> **What is required**: Would you please retype, exactly, the lines of the listing below between the line with "right elbow: (66, 237)" and the line with "left knee: (182, 214)", inclusive?

> **Entries provided**:
__________________________________________________

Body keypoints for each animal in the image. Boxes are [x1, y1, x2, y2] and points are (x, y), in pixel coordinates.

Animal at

__________________________________________________

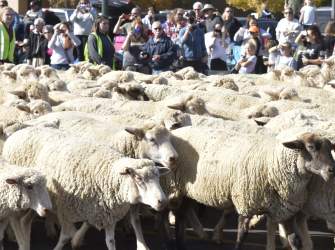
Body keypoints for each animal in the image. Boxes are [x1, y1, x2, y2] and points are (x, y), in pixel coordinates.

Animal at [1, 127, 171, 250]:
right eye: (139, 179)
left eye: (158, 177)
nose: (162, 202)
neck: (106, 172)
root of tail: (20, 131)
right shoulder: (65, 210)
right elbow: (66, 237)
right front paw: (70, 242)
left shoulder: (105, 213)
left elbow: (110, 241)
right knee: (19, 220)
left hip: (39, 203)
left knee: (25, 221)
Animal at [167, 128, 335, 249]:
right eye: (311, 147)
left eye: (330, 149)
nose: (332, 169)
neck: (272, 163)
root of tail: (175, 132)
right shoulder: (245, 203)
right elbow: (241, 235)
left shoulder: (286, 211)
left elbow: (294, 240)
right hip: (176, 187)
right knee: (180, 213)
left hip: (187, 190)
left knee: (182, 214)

__________________________________________________

> **Response area**:
right elbow: (66, 237)
right front paw: (70, 242)
left shoulder: (105, 213)
left elbow: (110, 241)
right knee: (19, 220)
left hip: (39, 203)
left knee: (25, 221)
Animal at [167, 128, 335, 249]:
right eye: (311, 147)
left eye: (330, 149)
nose: (332, 169)
neck: (272, 163)
root of tail: (175, 132)
right shoulder: (245, 203)
right elbow: (241, 235)
left shoulder: (286, 211)
left elbow: (294, 240)
right hip: (176, 187)
right knee: (180, 213)
left hip: (187, 190)
left knee: (182, 214)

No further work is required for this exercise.